O juiz está certo - 2

Ana Só (Outros)

(cont.) Dou palestras sobre assédio moral e bullying para grupos e empresas, e para grupos de advogados, para que aprendam a compreender o que é esta prática terrível de abuso, que pode modificar uma vida inteira de pessoas que trabalham. Sempre com a esperança, não importa se quixotesca, de que ninguém passe pelo que passei. Não sou advogada, porém me especializei de tal maneira que montei eu mesma a minha petição inicial (levei 6 meses), deixando para o advogado somente os pedidos (ele errou nos pedidos), ainda assim ganhei a ação contra o meu empregador.

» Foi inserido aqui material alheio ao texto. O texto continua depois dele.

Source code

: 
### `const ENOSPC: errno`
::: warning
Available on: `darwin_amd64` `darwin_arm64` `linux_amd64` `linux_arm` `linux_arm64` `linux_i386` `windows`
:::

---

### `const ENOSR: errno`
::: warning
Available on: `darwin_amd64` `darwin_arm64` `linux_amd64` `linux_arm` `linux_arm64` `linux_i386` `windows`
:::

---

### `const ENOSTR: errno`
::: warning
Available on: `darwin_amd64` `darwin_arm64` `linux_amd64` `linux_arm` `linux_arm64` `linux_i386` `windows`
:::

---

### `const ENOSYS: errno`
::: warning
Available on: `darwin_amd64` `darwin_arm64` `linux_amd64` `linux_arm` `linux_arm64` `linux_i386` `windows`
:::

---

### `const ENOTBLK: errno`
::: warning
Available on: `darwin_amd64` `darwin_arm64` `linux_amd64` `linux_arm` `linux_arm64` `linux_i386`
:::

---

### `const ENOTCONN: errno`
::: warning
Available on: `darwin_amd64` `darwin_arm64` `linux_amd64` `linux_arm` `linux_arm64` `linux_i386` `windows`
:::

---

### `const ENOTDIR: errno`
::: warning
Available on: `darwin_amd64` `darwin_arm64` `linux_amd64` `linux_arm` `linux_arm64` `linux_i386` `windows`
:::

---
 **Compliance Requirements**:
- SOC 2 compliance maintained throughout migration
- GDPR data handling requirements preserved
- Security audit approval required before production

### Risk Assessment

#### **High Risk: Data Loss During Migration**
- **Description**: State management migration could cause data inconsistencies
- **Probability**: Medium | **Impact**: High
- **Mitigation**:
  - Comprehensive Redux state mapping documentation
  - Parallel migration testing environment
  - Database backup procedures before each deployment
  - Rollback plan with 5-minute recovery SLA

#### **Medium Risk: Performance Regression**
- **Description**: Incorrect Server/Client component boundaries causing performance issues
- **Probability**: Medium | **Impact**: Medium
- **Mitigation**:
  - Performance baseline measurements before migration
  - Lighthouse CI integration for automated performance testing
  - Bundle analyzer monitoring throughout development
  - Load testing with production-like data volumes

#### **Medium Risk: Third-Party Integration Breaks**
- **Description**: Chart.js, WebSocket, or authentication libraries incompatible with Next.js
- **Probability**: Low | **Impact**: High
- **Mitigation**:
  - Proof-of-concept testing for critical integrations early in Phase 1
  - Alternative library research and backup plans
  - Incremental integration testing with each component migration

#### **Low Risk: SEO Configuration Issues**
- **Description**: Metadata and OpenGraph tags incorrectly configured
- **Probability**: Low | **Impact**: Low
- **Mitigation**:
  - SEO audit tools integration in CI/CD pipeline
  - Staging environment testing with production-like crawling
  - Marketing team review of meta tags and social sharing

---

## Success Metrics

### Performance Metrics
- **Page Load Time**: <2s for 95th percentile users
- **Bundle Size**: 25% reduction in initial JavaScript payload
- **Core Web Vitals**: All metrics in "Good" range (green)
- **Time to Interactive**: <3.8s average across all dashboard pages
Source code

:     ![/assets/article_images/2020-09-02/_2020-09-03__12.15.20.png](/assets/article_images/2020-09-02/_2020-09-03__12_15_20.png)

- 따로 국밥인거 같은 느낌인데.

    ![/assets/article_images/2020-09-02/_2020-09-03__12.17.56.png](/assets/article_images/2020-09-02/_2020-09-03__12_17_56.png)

Infelizmente, todo meu esforço não impediu erros de terceiros. Sou CLT, entretanto, a ação foi parar na Justiça Comum, que conhece pouquíssimo sobre assédio moral. Só ganhei a ação, por estar muitíssimo bem fundamentada, já que a tendência do TJ é negar, ou minimizar o fato. Subiu para o STJ e, embora fizessem o "favor" de diminuir um pouco o valor dos danos morais, que já era baixo, ainda assim a sentença foi mantida. Agora, passados já 6 anos, está se iniciando a fase de volta, para só então, talvez, eu vir a receber valores que – outro erro – foram juntados com verbas rescisórias devidas desde 2005. Fiz o que pude – já que o sistema desconhece totalmente como proceder em casos de assédio moral. Meu email villa.aspie@gmail.com está à disposição para contato. Com a ressalva de que não aceito ser contratada como assistente de perito quer por empresa, quer por suposta vítima de assédio, a não ser quando chamada por juízes do trabalho – para evitar contatos particulares que venham em busca de laudos particulares favoráveis de antemão. No fundo, gostaria de não ter passado por nada disso. Desejo boa sorte ao funcionário reintegrado no artigo acima.